Au tout début de ma prise de poste je me suis occupée de toute la logistique de Manu Di Bango de son hébergement, du matériel. Beaucoup d’artistes se produisaient en Algérie à cette époque. Manu Dibango était accompagné de sa femme (qui est Belge) et de son orchestre et ils se produisaient à Zéralda. C’était un artiste complet et il aimait beaucoup l’Algérie. A la fin du spectacle, il s’amusait en chantant Chorba… couscous…couscous Chorba… il adorait notre cuisine algérienne, et il était souvent invité dans les familles algériennes. Avec un ami nous l’avions amené à Blida dîner en famille, il avait beaucoup apprécié. C’est en Algérie que Dibango a composé Soul makossa qui est devenue un succès planétaire une année plus tard, Manu Dibango, à qui on doit ce succès, a popularisé ce style musical propre au Cameroun : le Makossa. La musique makossa est issue d’une danse traditionnelle douala accompagnée de voix des chansons populaires, le kossa, avec des influences significatives de jazz, de musique latine, de high-life (genre musical typique d’Afrique de l’ouest) et de rumba zaïroise.
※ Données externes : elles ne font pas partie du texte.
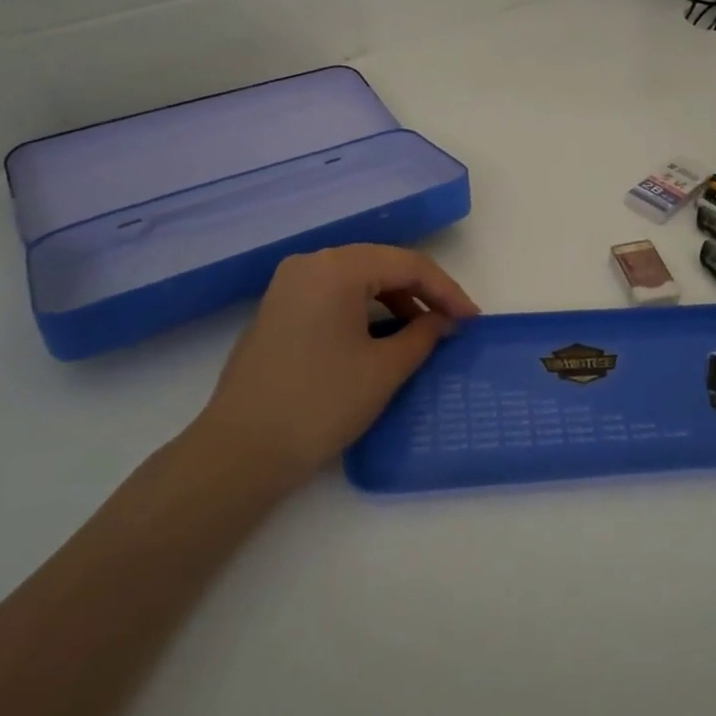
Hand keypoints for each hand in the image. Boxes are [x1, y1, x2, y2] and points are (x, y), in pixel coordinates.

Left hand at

Cette musique révélée au monde grâce à Manu Dibango qui l’a popularisée au niveau international était un générique dédié à la 8e Coupe d’Afrique des nations de football organisé en 1972, elle a inspiré le musicien américain Joshua Thompson qui en a fait un hymne de soutien à Barack Obama pour sa compagne en 2008.

Manu Dibango aligne plusieurs récompenses et les distinctions honorifiques aussi bien en France qu’aux Etats Unis et au Cameroun où il est nommé artiste du siècle en 2000. A 77 ans, celui qui a lancé le twist en Afrique, continue à enflammer les scènes du monde au grand bonheur de ses nombreux admirateurs.